Donald Trump today changed US policy, saying he’s not wed to a two-state resolution of the Israel-Palestine conflict. In his press conference with Israeli PM Benjamin Netanyahu, Trump said:
As far as settlements, I’d like to see you hold back on settlements for a little bit. We’ll work something out. But I would like to see a deal be made. I think a deal will be made. So I’m looking at two-state and one-state, and I like the one that both parties like. I’m very happy with the one that both parties like. I could live with either one. I thought for a while the two-state looked like it may be the easier of the two, but honestly, if Bibi and if the Palestinians, if Israel and the Palestinians are happy, I’m happy with the one they like the best. The Israelis are going to have to show some flexibility, which is hard, it’s hard to do… I think the Palestinians have to get rid of some of that hate…
The new reality is already being reflected in the media. The New York Times has a story up on the policy shift. “Trump, Meeting With Netanyahu, Backs Away From Palestinian State.”
On MSNBC, Cal Perry said the two-state solution had been U.S. policy “till this morning.”
Perry then posed important questions. If there’s one state, will Palestinians have “equal rights?” Will they have “citizenship” rights? Will they be drafted for the army? What will happen to their right of return as refugees? Will they be under civilian rule?
While Martin Fletcher asserted that if Israel and Palestine become one state, Israel will “never agree to one person, one vote.”
Also today, it was revealed that Mike Pompeo, the new director of the CIA, was in the West Bank last night, meeting with President Mahmoud Abbas– evidently preparing Palestinians for the news coming out of the White House today.
Many in the human rights community will welcome the end of a hypocritical period in which the U.S. maintained a two-state policy even as no viable state was possible in light of Israel colonization.
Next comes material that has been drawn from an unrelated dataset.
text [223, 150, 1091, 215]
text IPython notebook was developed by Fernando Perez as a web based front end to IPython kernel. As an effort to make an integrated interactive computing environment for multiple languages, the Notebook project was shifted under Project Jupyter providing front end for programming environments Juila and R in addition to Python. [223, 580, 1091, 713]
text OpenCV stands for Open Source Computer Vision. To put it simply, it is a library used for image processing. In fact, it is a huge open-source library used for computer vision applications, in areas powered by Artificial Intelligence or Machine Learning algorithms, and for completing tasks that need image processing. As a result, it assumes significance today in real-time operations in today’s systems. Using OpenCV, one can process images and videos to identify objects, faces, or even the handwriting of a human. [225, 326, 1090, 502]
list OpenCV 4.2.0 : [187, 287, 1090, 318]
Jamil Dakwar of the ACLU writes:
The 2-state solution has been long dead so the choice is between an apartheid colonial state or one democratic state with full equal rights.
While Yousef Munayyer crystallizes the moment, and the issues, for the Institute for Middle East Understanding:
“The comments by the Israeli Prime Minister and President Donald Trump today make one thing perfectly clear; the questions about one-state or two-states are dead and decided. There is and will be one state between the river and the sea encompassing millions of Israelis and Palestinians. The question now is what sort of state will that be, one of full equality or an Apartheid state. In his comments today, and in his policies, Netanyahu has made clear he will never support relinquishing control over the West Bank and favors perpetual occupation or Apartheid. For years the United States has supported this in its actions but opposed it in its words. Now President Trump has finally put America’s mouth where its money has been all these years.
“This is the clarifying moment we had been expecting. Now Americans must ask themselves what it is that they support, an exclusivist, ethno-nationalist, Apartheid state or freedom, justice and equality for all regardless to race, religion or ethnicity?
Diana Buttu of IMEU also heralds the new era of apartheid and resistance:
Israel’s apartheid regime will be challenged in the same way that South Africa’s was- by holding Israel accountable through boycotts, divestment and sanctions. Ultimately, as in South Africa, the outcome will be the same: equality for all. And no one should have a problem with that.
Mitchell Plitnick is also grim:
it is difficult indeed to fathom how things can improve for Israel, let alone for the Palestinians. Indeed, based on what we saw today, any movement from the already terrible status quo is almost certain to make matters worse.
Aaron David Miller’s head must be exploding.